In the aftermath of the shooting, Barber would awaken three or four times a night. But now, it’s usually just once.

“I wake up almost every single night at 3 a.m.,” he says. “I look at the clock and it’s 3 o’clock every single night. It’s usually I’m dreaming. A lot of time, it’s about the congresswoman and Gabe. I wake up and I have a lot of trouble getting back to sleep. I do get back to sleep. I used to be interrupted three or four times a night, so this is OK compared to that.”

But seeing Giffords during her trip to Tucson over the Father’s Day weekend has helped.

“I think my spirits are really lifted and it was a real help to my healing to be with her for a while,” Barber says. “It was really great. I don’t really have the words to describe how wonderful it was. We just had a great time together and it was the first time we’d seen each other since she left Tucson, so it was a big deal for me and I think it might have been for her, too.”

Barber says Giffords is “doing incredible well.”

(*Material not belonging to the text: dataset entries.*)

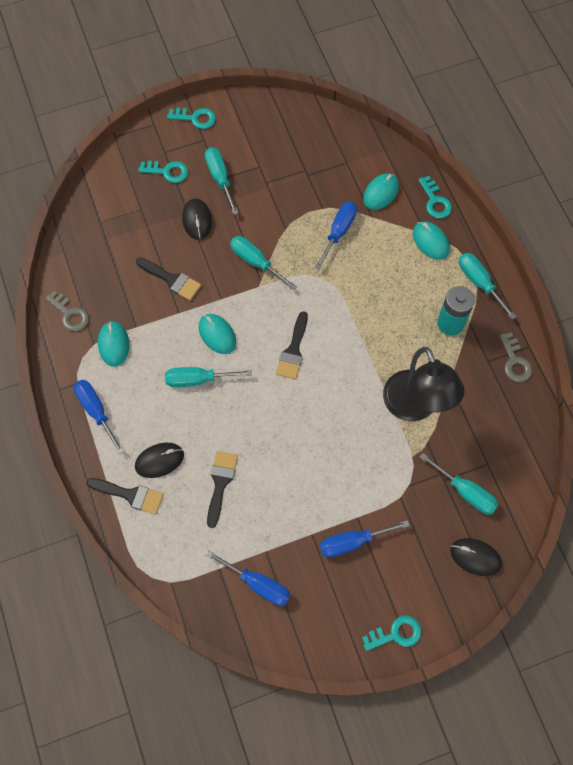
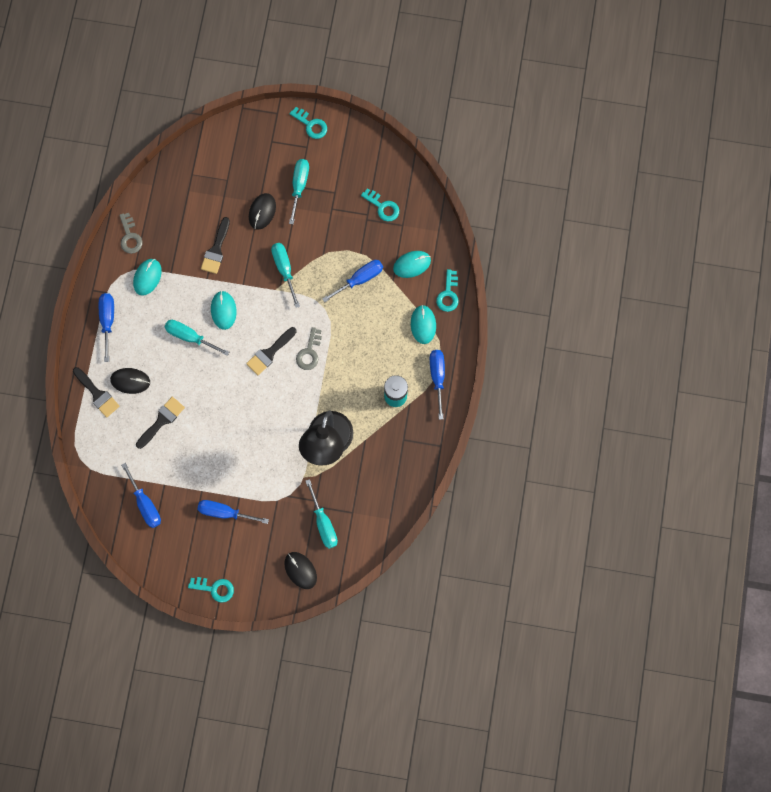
camera: 30 degrees right, 10 degrees up
(167, 172) = (264, 159): turquoise key -> turquoise key (382, 207)
(171, 280) = (216, 250): black brush -> black brush turned 45 degrees clockwise
(479, 283) = (437, 377): turquoise screwdriver -> blue screwdriver
(515, 362) = (422, 451): grey key -> grey key (309, 352)

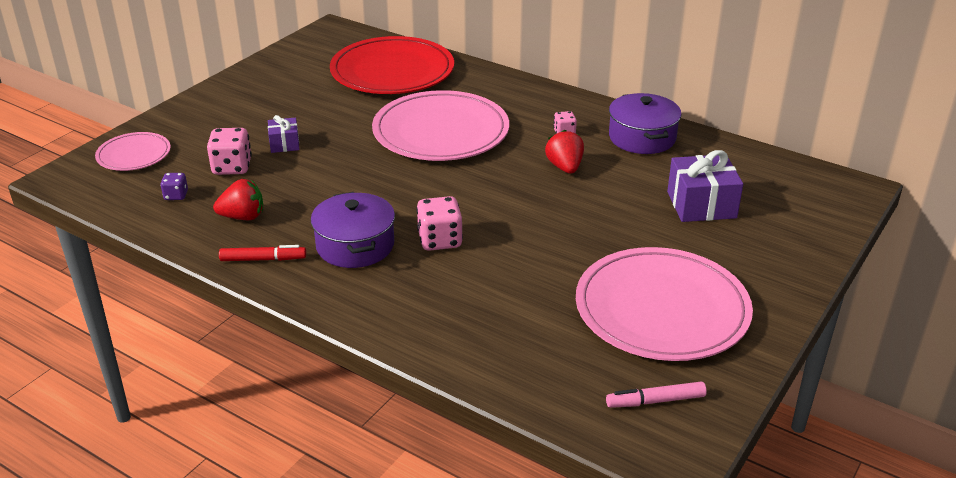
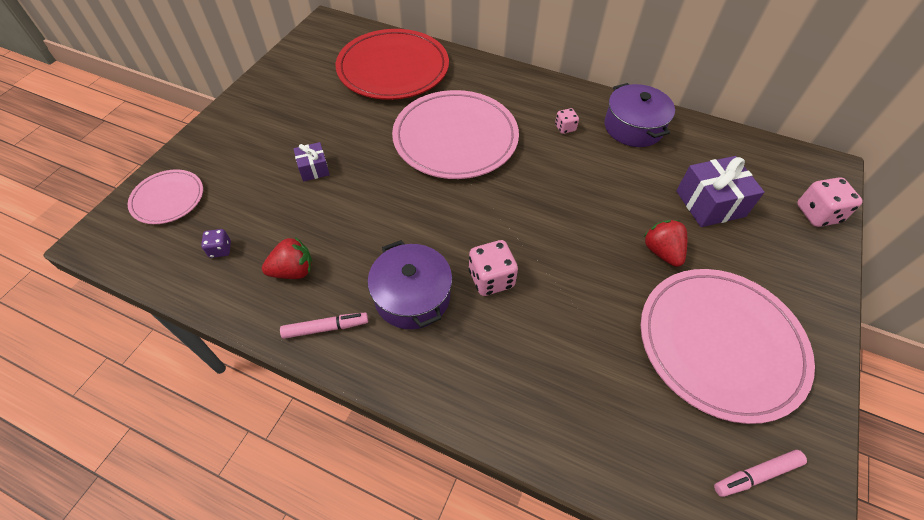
camera: 10 degrees left, 20 degrees up
(232, 167) = (269, 205): pink dice -> pink dice (817, 214)
(262, 259) = (325, 328): red marker -> pink marker
(565, 167) = (578, 170): red strawberry -> red strawberry (661, 252)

“I was totally blown away by it,” he says. “We had a long time when we were together and talking on a sofa and I talked to her about a lot of things, a whole range of topics. Every single thing that I talked to her about, she got. All the input was getting through and she was understanding what I was saying and her responses were really appropriate. She’s still working on expanding the length of sentences and that kind of thing, but there’s no doubt in my mind that that she understood and responded appropriately to everything that I talked to her about.”

Coming to Tucson, Barber says, was an important milestone in Giffords’ recovery, as was seeing the launch of the Endeavour space shuttle, having surgery to replace a section of her skull shattered in the assassination attempt and getting out of the Houston hospital where she had been recuperating.

“She’s had all these milestones she’s set for herself and she’s done them all,” Barber says. “I hope to see her back in Tucson for another visit soon.”

He reports that Giffords misses Tucson.

“She talks about it all the time,” he says. “She loves this town and when she was here, she took a tour of the places she loves to go to—the Rialto, Raging Sage, Feast. I just know that it meant a lot for her to see them, even though she didn’t go in. That was a great part of the trip.”

Barber, who spent most of his career with the state of Arizona working with developmentally disabled adults, says he’s seen people with head injuries who suffered from the same type of aphasia that Giffords is now wrestling with.

“I’m really confident, having seen her, that she’s going to be back to as close to 100 percent as she can get over the next couple of months,” he says. “For the most part, people are giving her the time she needs to do rehab.”

Come Tuesday, he’ll be back at work at the office, keeping things together in Giffords’ absence.

“I am still a little apprehensive but I’m ready to do it,” Barber says. “I told my doctor, ‘I won’t know if I can do this unless I do it.’ You can only speculate so long. You have to get back into it.”